--- START ---
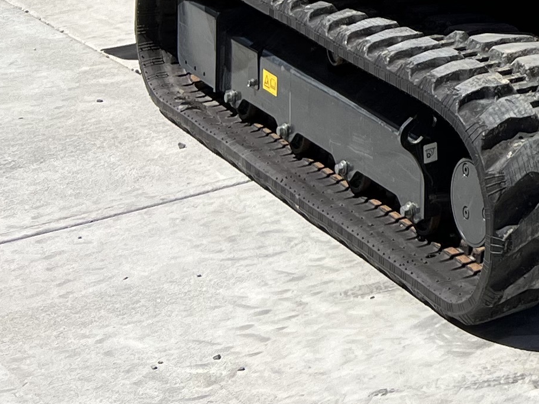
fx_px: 1791
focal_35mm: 115
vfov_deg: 11.8
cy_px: -358
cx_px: 1081
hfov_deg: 14.3
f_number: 1.5
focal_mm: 5.7
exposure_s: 1/4274
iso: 50
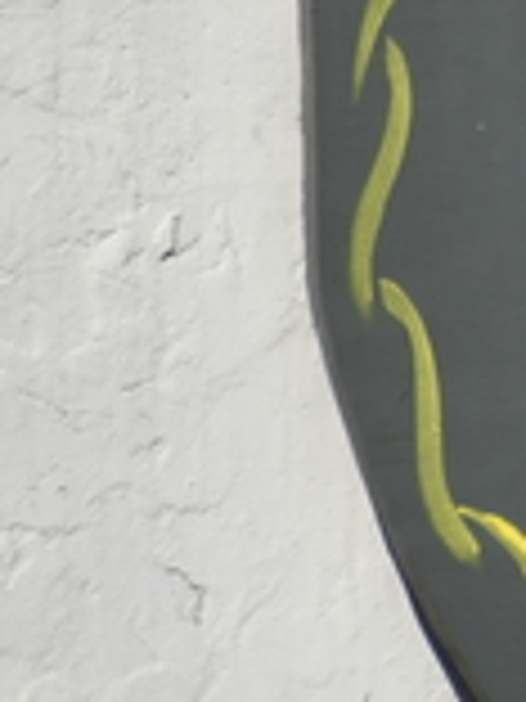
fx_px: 47896
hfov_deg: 0.6
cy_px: -1008
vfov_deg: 0.8
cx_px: 1200
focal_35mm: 2364
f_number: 8
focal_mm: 300
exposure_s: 1/640
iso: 100
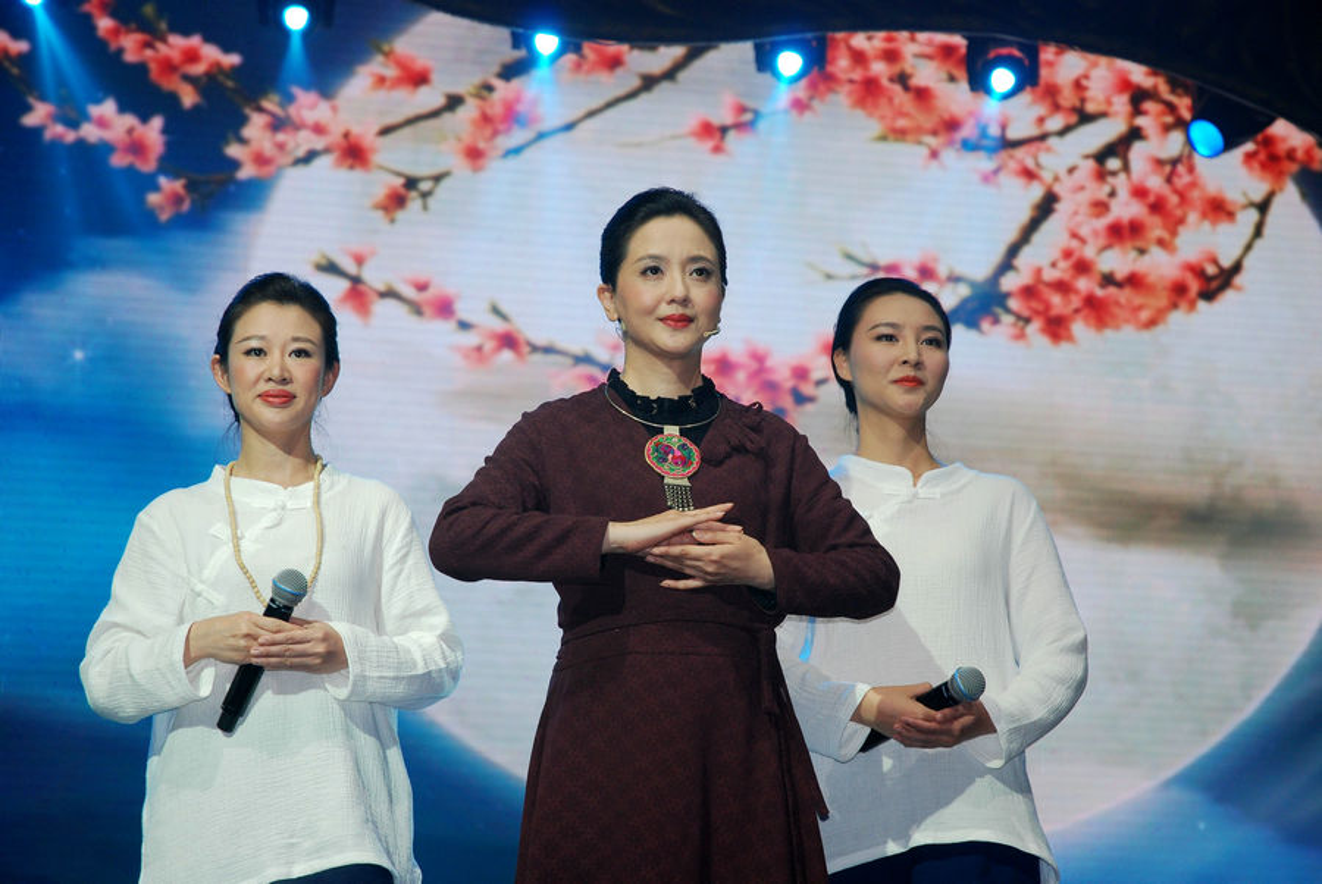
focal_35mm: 93
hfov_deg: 21.9
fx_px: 3418
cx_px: 661
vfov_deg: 14.7
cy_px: 442
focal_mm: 62
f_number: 4.5
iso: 320
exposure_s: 1/160
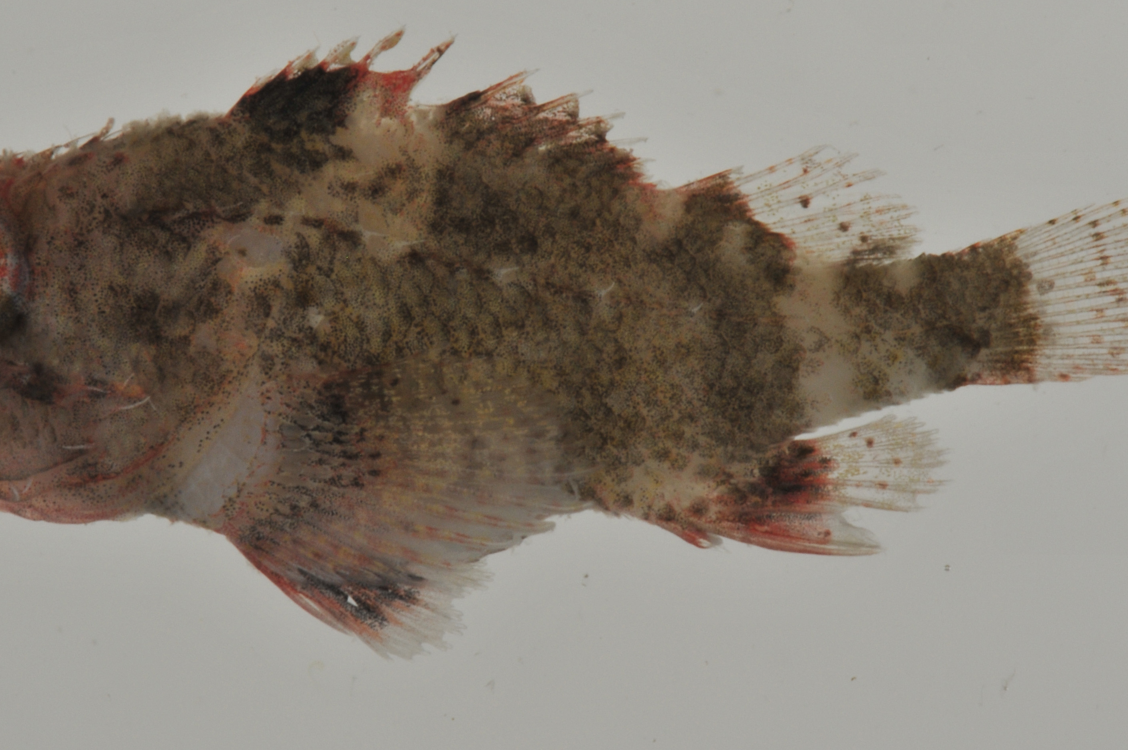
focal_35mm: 239
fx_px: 7472
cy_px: 389
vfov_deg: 5.7
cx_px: 470
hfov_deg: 8.6
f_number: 40
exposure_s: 1/60
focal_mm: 105
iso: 200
--- END ---
Exercise prompt =
Quote all the records verbatim, dropping any pictures from your copy.

Response area =
fx_px: 1791
focal_35mm: 115
vfov_deg: 11.8
cy_px: -358
cx_px: 1081
hfov_deg: 14.3
f_number: 1.5
focal_mm: 5.7
exposure_s: 1/4274
iso: 50
fx_px: 47896
hfov_deg: 0.6
cy_px: -1008
vfov_deg: 0.8
cx_px: 1200
focal_35mm: 2364
f_number: 8
focal_mm: 300
exposure_s: 1/640
iso: 100
focal_35mm: 93
hfov_deg: 21.9
fx_px: 3418
cx_px: 661
vfov_deg: 14.7
cy_px: 442
focal_mm: 62
f_number: 4.5
iso: 320
exposure_s: 1/160
focal_35mm: 239
fx_px: 7472
cy_px: 389
vfov_deg: 5.7
cx_px: 470
hfov_deg: 8.6
f_number: 40
exposure_s: 1/60
focal_mm: 105
iso: 200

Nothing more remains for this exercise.